_TASK GOAL_.
Please return all lines of the data below containing the string "solid".

_PROVIDED MATERIAL_.
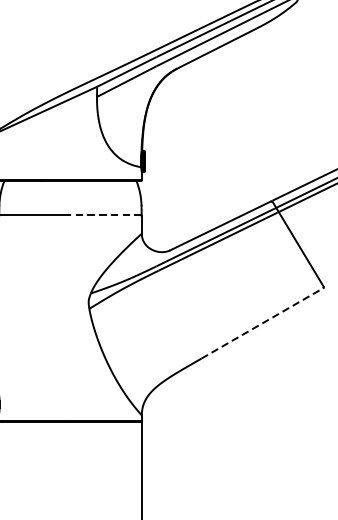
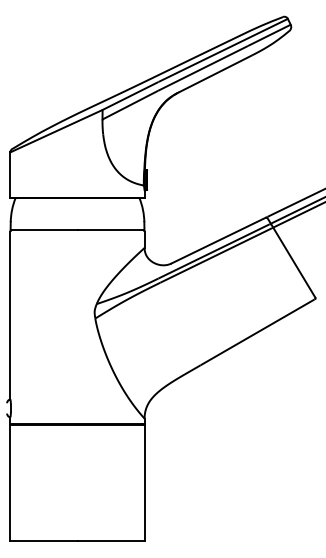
line: (105, 215) -> (110, 230), dashed -> solid
line: (262, 323) -> (257, 332), dashed -> solid

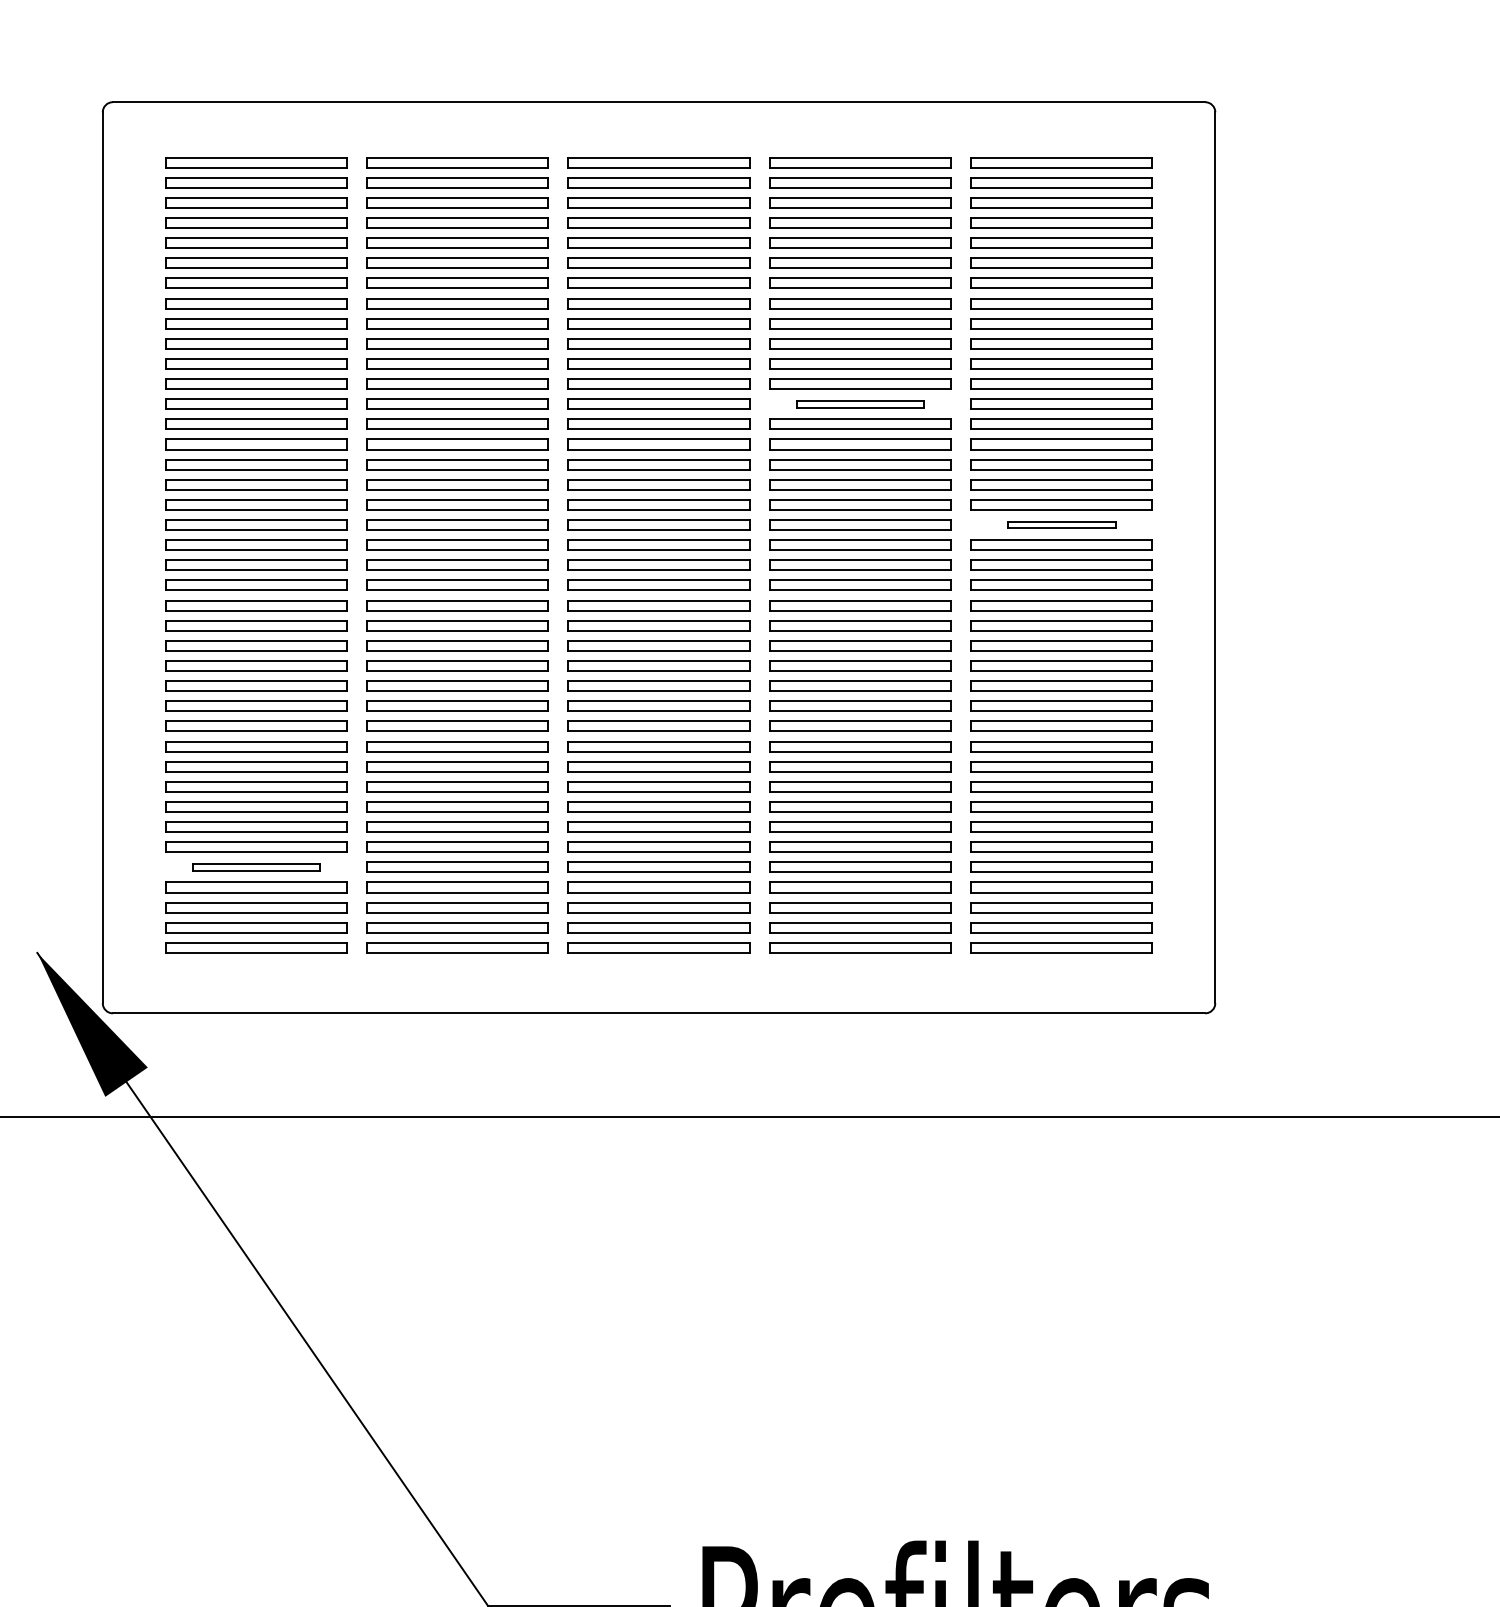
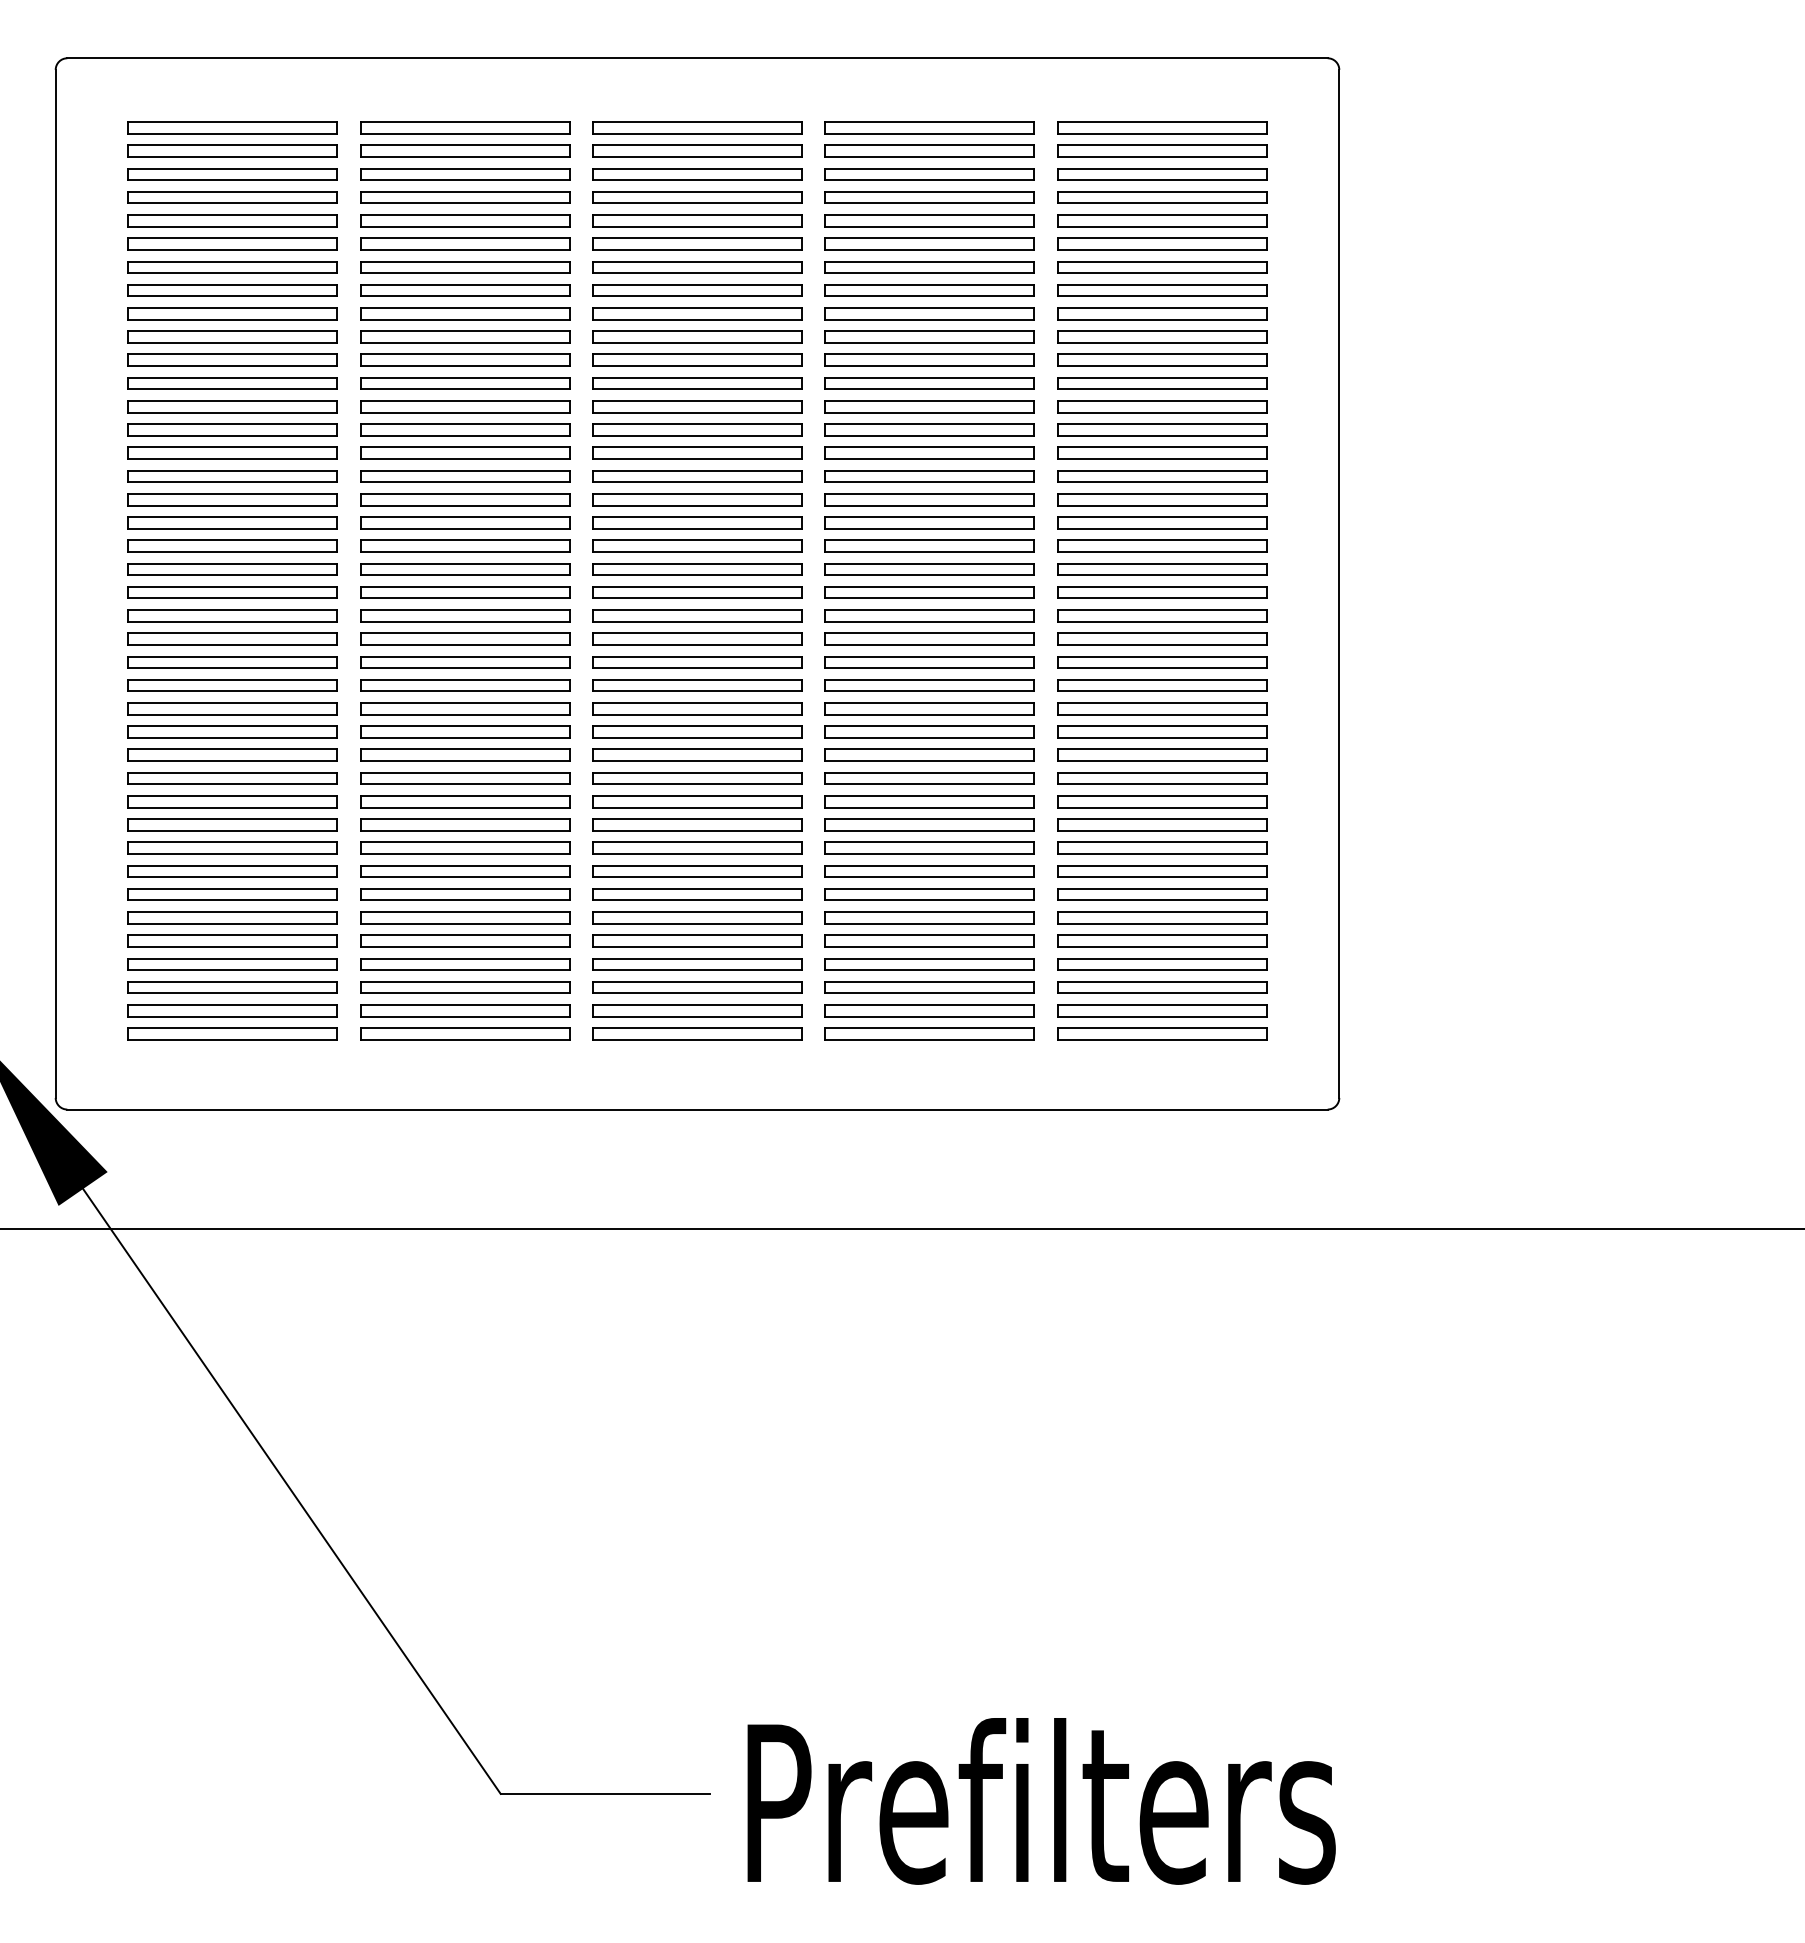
part: (860, 404) -> (929, 406), size x1.43
part: (1062, 524) -> (1162, 545), size x1.67
part: (256, 866) -> (232, 940), size x1.43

_TASK OUTPUT_.
line: (105, 215) -> (110, 230), dashed -> solid
line: (262, 323) -> (257, 332), dashed -> solid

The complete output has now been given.